Victor Miesel qui s’était suicidé en descendant de l’avion à New York, et qui avait laissé ce mot grandiloquent, « Je ne mets pas fin à mon existence, je donne vie à de l’immortalité », ressuscite. Il est un des rares à accepter de parler publiquement de son expérience des limites, sur laquelle il n’a du reste rien à dire puisque le sens lui en échappe. Son éditrice organise une conférence de presse très suivie : « Tout de même, je ne suis pas George Clooney. » s’étonne Miesel. « Tu es bien plus. Tu es entre Romain Gary et Jésus-Christ. Suicide et résurrection. » Quelles raisons avait le double Victor Miesel de se suicider, demande quelqu’un dans l’assistance ? Question bête, réponse parfaite de Miesel : « Il voulait sans doute mourir. C’est la principale raison d’un suicide. »

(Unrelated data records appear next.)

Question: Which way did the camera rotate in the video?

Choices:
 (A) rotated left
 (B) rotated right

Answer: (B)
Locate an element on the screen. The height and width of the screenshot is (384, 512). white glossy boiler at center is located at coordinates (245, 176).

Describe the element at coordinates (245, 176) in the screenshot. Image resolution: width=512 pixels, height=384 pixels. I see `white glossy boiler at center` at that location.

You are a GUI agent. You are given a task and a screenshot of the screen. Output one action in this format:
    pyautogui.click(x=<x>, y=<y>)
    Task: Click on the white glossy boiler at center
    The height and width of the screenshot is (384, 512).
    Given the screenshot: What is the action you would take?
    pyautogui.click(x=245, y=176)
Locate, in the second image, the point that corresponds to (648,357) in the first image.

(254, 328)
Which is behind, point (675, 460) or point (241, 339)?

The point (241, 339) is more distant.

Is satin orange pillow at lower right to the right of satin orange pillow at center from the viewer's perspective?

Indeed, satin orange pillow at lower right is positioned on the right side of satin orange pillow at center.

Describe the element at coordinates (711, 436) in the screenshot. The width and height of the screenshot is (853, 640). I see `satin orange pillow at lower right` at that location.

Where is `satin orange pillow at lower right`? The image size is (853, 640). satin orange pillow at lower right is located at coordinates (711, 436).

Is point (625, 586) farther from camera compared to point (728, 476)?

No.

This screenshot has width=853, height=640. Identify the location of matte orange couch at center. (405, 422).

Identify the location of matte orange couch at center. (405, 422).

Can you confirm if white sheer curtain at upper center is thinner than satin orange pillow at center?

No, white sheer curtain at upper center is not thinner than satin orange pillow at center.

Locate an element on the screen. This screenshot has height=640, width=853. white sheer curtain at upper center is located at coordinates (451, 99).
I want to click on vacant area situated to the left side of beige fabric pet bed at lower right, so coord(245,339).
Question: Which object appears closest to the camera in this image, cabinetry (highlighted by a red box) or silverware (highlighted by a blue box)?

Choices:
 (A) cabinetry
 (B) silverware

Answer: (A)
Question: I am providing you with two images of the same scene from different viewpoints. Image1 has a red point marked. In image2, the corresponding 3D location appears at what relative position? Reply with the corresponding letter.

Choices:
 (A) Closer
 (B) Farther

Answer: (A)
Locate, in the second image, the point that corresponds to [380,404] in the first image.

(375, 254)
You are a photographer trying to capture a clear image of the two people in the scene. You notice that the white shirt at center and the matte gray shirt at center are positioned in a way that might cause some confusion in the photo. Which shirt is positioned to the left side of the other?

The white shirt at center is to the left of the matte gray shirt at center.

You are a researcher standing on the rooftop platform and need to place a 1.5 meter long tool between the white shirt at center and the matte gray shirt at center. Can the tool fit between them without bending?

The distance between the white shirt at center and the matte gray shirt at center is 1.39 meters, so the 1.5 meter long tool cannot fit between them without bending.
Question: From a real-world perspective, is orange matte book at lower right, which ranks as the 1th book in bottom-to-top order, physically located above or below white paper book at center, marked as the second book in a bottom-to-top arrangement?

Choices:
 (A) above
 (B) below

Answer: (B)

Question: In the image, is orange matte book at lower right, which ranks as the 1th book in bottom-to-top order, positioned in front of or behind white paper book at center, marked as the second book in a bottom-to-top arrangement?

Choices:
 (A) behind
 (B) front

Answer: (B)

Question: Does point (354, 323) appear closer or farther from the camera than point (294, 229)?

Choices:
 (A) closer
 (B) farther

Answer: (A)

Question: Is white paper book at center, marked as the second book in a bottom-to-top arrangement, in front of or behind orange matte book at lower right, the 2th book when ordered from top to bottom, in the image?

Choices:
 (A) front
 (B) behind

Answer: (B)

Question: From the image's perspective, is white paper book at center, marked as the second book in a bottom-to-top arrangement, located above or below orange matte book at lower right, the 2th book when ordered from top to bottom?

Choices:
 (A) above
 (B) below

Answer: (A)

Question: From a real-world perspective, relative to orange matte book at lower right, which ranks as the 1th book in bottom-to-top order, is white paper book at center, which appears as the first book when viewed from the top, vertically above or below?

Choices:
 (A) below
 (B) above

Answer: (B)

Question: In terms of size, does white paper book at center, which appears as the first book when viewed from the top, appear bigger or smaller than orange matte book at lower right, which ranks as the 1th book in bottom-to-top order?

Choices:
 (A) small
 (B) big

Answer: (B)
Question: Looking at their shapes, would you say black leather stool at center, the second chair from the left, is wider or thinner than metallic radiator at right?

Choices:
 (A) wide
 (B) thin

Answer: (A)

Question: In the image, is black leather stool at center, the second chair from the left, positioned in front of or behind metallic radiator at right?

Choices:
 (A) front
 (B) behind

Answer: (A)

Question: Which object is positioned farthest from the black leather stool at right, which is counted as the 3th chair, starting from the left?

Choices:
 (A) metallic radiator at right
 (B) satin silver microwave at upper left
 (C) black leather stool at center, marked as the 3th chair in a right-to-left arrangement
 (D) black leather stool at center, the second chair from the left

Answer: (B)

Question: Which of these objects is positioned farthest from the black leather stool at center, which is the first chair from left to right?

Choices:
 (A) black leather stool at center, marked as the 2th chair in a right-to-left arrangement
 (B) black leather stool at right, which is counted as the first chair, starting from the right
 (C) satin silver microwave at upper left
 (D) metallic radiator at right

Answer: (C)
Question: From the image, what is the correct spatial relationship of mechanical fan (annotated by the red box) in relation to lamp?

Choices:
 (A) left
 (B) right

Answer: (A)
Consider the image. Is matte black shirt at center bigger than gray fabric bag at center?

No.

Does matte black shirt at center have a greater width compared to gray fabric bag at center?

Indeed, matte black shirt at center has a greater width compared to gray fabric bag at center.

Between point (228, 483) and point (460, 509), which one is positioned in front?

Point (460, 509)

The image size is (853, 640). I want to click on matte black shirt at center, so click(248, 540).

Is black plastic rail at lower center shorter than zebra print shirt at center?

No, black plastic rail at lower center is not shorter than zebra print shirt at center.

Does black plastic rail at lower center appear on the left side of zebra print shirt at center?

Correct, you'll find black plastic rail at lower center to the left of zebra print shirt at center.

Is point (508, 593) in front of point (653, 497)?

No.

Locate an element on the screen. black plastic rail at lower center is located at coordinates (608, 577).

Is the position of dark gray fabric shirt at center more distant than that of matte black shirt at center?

Quant à André, l’architecte sexagénaire, il propose à son double le jeu suivant : « Les amis qui venaient en vacances se partageront entre nous. On verra qui est le plus sympa. » En trois mois, le caractère change, et pas forcément en bien. L’évolution du tempérament, en fonction des époques et des êtres auxquels on se frotte, est un des thèmes de L’Anomalie.
Parmi les confrontations entre un être et son double, celle qui concerne Lucie est la plus subtile. Hervé Le Tellier se met, sans méchanceté et avec justesse, dans la tête d’une femme qui a la dureté d’un tank. Mère d’un fils qu’elle élève seule, Lucie doit mettre en place une garde alternée, puisque cohabiter avec elle-même est inenvisageable pour les deux Lucie. Partager son enfant, c’est compliqué : « Dans l’amour maternel, l’égoïsme le plus noir combat avec rage la plus étincelante générosité. »
Mais avec les hommes, Lucie fait pire encore. Elle aime les coups d’un soir. Elle a un amant plus régulier que les autres, qu’elle maltraite. Il s’appelle Raphaël. Lucie le brutalise quand elle couche avec lui. Puis elle se douche, et s’en va. « Ce n’est pas son jardin secret. C’est un terrain vague. Avant Raphaël, il y en a eu d’autres. C’est tellement plus simple de ne pas aimer. » Mais quand arrive la seconde Lucie, « soudain, devant cette femme au regard de reptile, cette qui sait tout, jusqu’aux scènes sordides de domination qui la traversent et la font jouir, Lucie June est glacée de dégoût. La voilà à nu, laide et pornographique. Ce n’est plus un terrain vague, c’est une décharge à ciel ouvert. »
À côté d’un esprit potache propre à l’Oulipo, qui guide Hervé Le Tellier par exemple lorsqu’il prête à Victor Miesel cette phrase, « L’existence précède l’essence, et de pas mal, en plus. », il y a aussi dans L’Anomalie une superbe gravité. Elle traverse tous les livres de cet écrivain.
Hervé Le Tellier, L’Anomalie, Gallimard, août 2020, 336 pages.